Notes on the Grippe

Being an accounting of the recent and continuing pandemic and its various circumstances, from the perspective of an inhabitant of the regions lately called the Lost Quarter. Dates unknown.

Day One Hundred Eighty

It took some time for me to notice the blood. I walked half a block or more before it occurred to me to look closer at the dark blotches on the sidewalk. When I  first glanced at them I assumed they were the remains of chokecherries fallen from the bushes that lined the street.

Now, looking closer, I can see that the colour is all wrong for chokecherries. It is dull, faded red, tinged with the grey of the concrete, not a bruised and crushed purple. In some places it is darker, where a heavier drop fell. In others there are a series of spots close together, as if whoever was bleeding had paused for a moment. What for?

I follow the trail of the blood, as though it will provide an answer. It goes to the end of the block and then turns right.
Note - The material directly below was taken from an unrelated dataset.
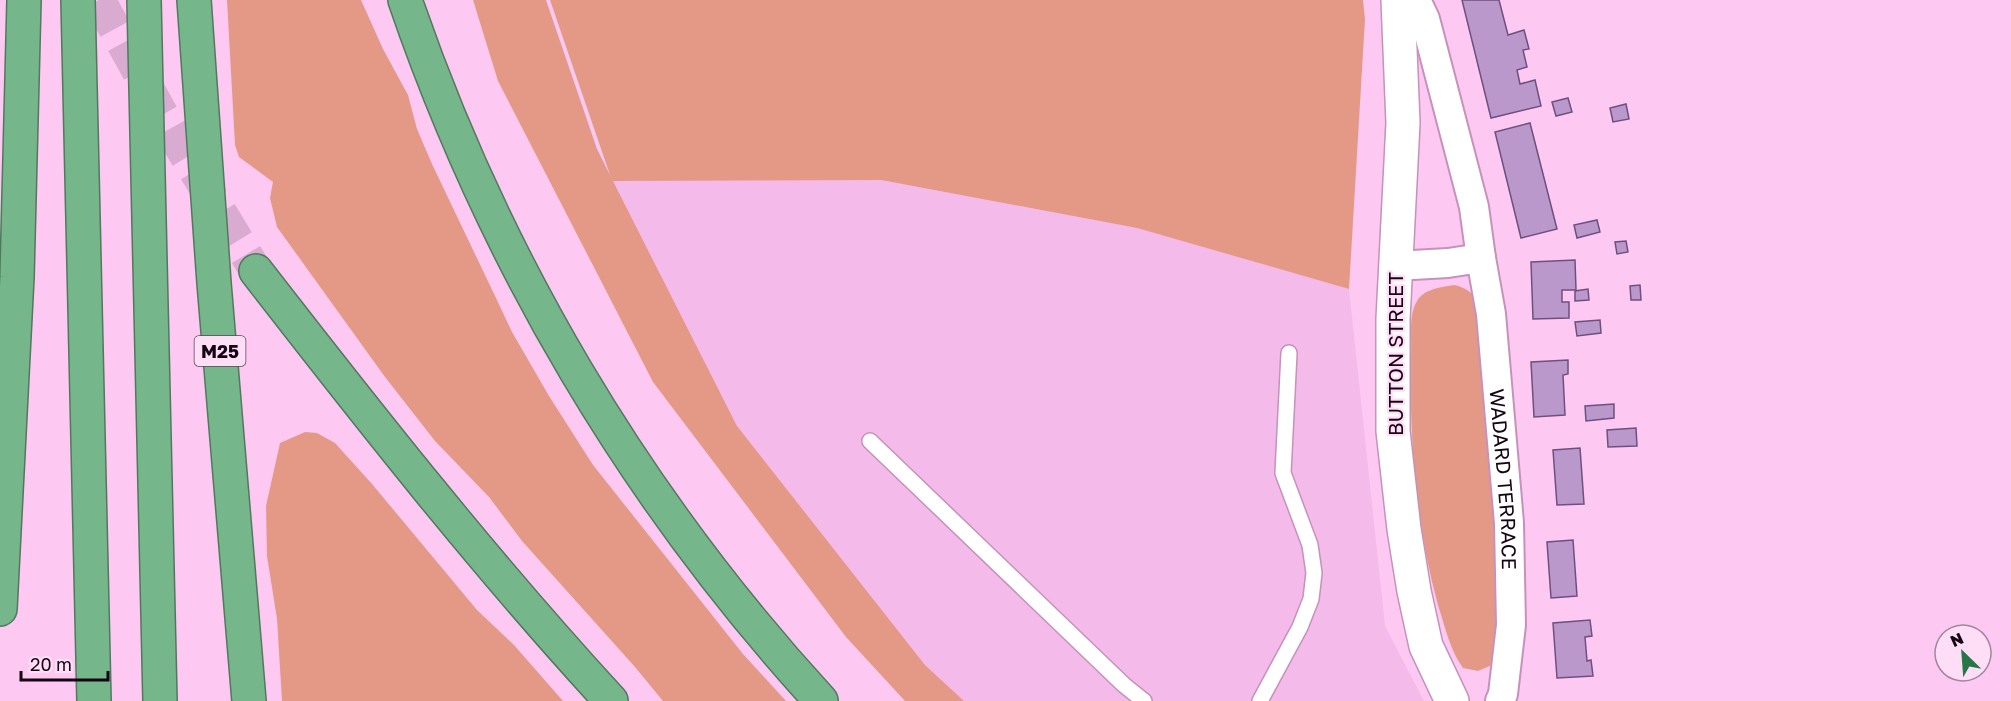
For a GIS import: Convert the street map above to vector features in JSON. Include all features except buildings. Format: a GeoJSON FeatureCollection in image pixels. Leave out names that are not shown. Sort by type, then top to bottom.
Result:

On my way home in fact. Up another half a block where it ceases in a large pool. The sidewalk is dark with it, darker than it is anywhere else. I look down on it with a twinge of fear that doesn’t override my fascination.

This was where it began, I decide. Some battle had ensued, or someone had chosen this spot – a sidewalk alongside a parking lot – to strike. The wound had bled badly, but the person had stayed there, hardly moving, for there are no spatters of blood beyond the stained circle on the concrete. Perhaps they had taken the time to staunch the bleeding, for the trail that flows from the pool is irregular, a blotch here, a blotch there.

I retrace my earlier path, turning left at the corner. The trail goes to the end of the block, far past where I first noticed it. There it ends, no stains on the sidewalk going left, no drops on the pavement in any direction, nor any on the three other corners standing opposite this one. Whoever it was, they came here and no further.